Submitted via IRC for TheMightyBuzzard
Google made a change in Chrome 57 that removes options from the browser to manage plugins such as Google Widevine, Adobe Flash, or the Chrome PDF Viewer.
If you load chrome://plugins in Chrome 56 or earlier, a list of installed plugins is displayed to you. The list includes information about each plugin, including a name and description, location on the local system, version, and options to disable it or set it to "always run".
You can use it to disable plugins that you don't require. While you can do the same for some plugins, Flash and PDF Viewer, using Chrome's Settings, the same is not possible for the DRM plugin Widevine, and any other plugin Google may add to Chrome in the future.
Starting with Chrome 57, that option is no longer available.

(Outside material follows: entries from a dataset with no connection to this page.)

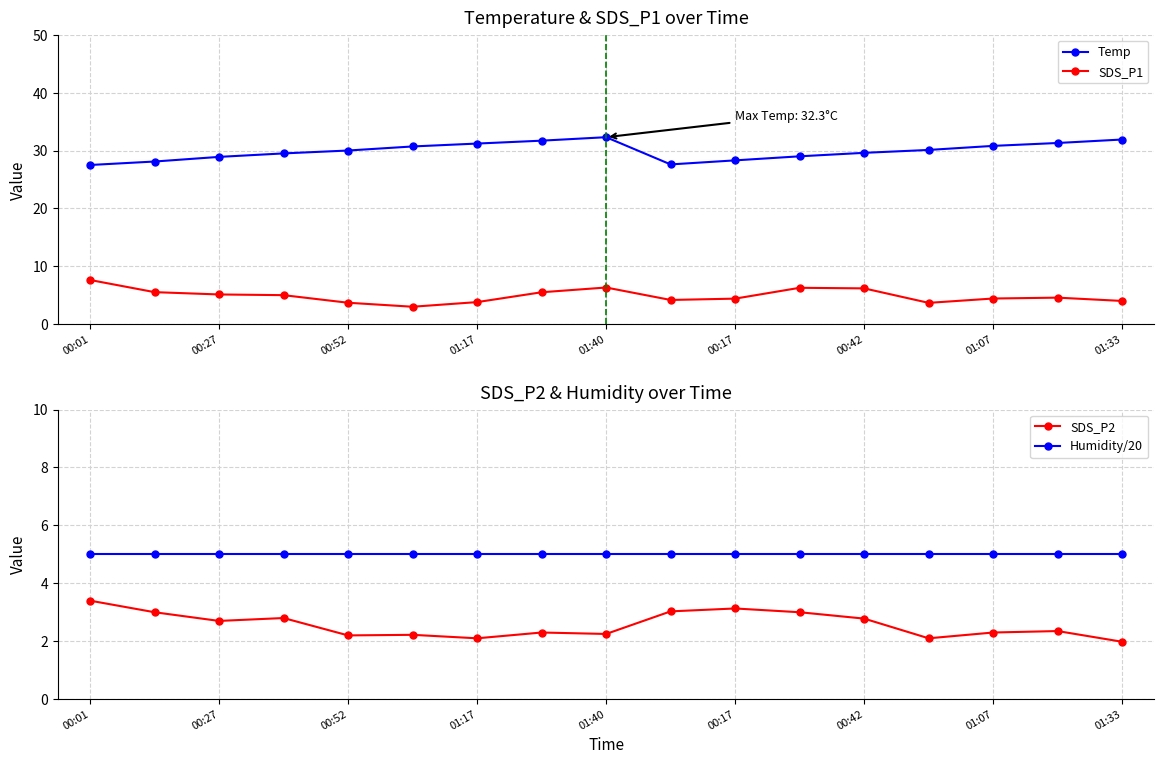

The Temp series shows 16.1 at 01:33. True or false?

False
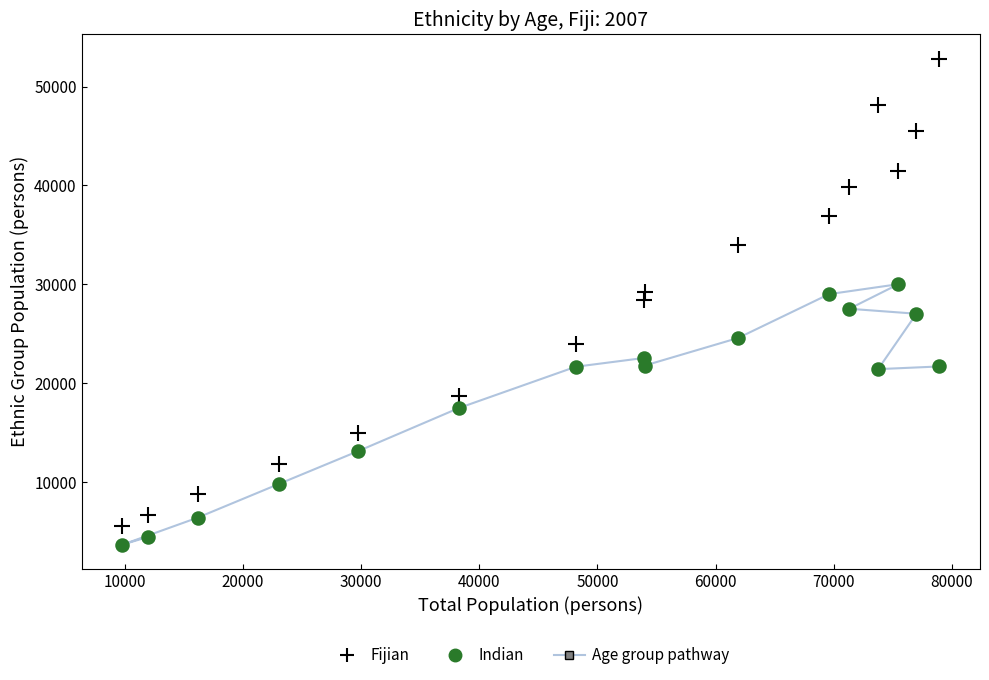

In the Indian series, what Y value is closest to 16855?

17493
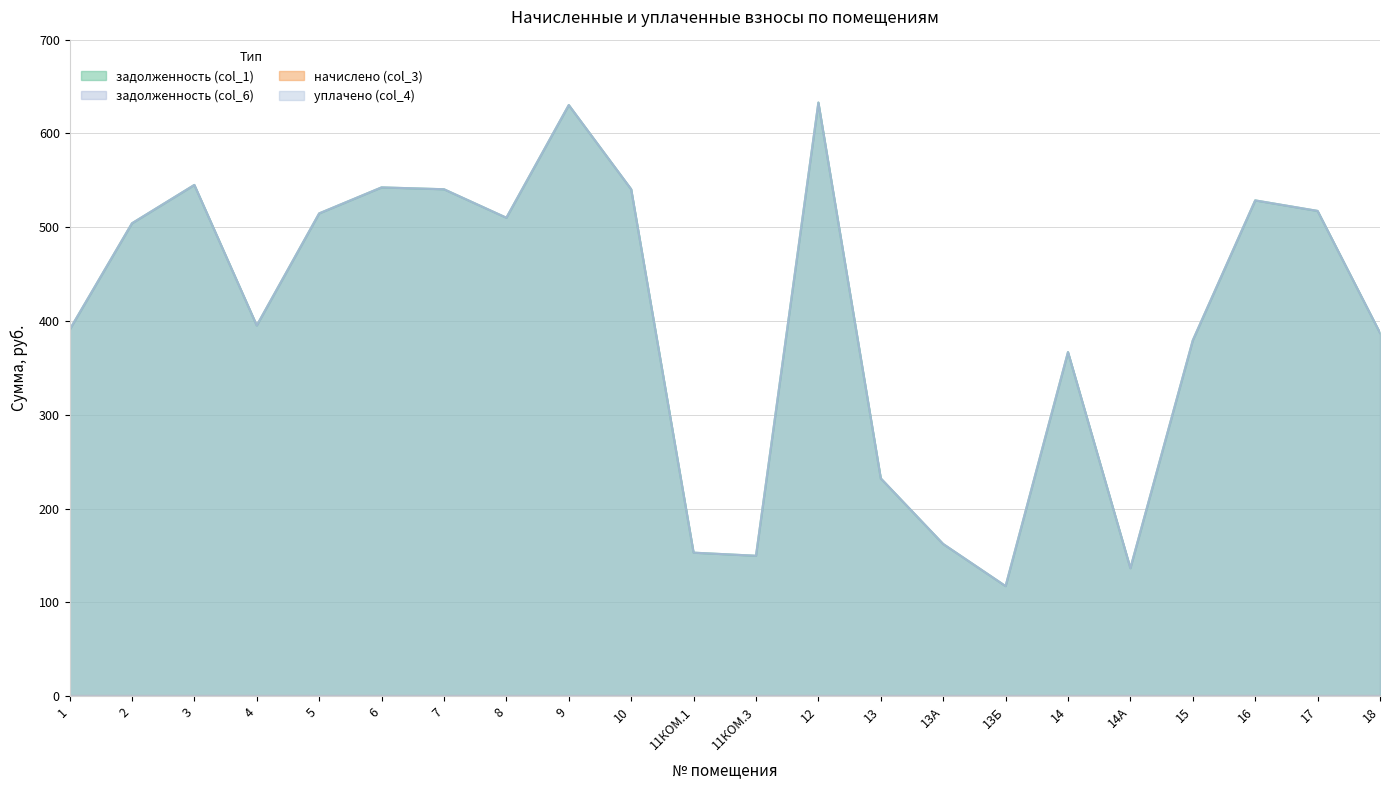

In задолженность (col_6), how many points are higher than both neighbors (excluding endpoints)?

6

This means essentially that Chrome users won't be able to disable -- some -- plugins anymore, or even list the plugins that are installed in the web browser.
Please note that this affects Google Chrome and Chromium.
Source: http://www.ghacks.net/2017/01/29/google-removes-plugin-controls-from-chrome/
(Score: 2) by Arik on Tuesday January 31 2017, @04:06PM
Use links.
If laughter is the best medicine, who are the best doctors?
(Score: 0) by Anonymous Coward on Tuesday January 31 2017, @04:44PM
At this point the only thing it accumulates from firefox is security fixes.
(Score: 3, Informative) by Anonymous Coward on Tuesday January 31 2017, @04:51PM
From their FAQ: [palemoon.org]
Note that Pale Moon will never adopt the Australis (Firefox 29 and later) interface and aims to remain a fully XUL-driven browser with full user interface customizability.
And also later on the same page [palemoon.org] (emphasis by me):
Pale Moon is most certainly not "just a rebuild" of existing Firefox code, unlike other "alternative" Firefox browsers out there. As Pale Moon has developed, so has the amount of individual code for the browser, steadily diverging Pale Moon from its sibling in the direction aimed for in this browser - having transformed it from an optimized build (which it was when it first started out in 2009) into a true "fork" of Mozilla code and being completely independent now.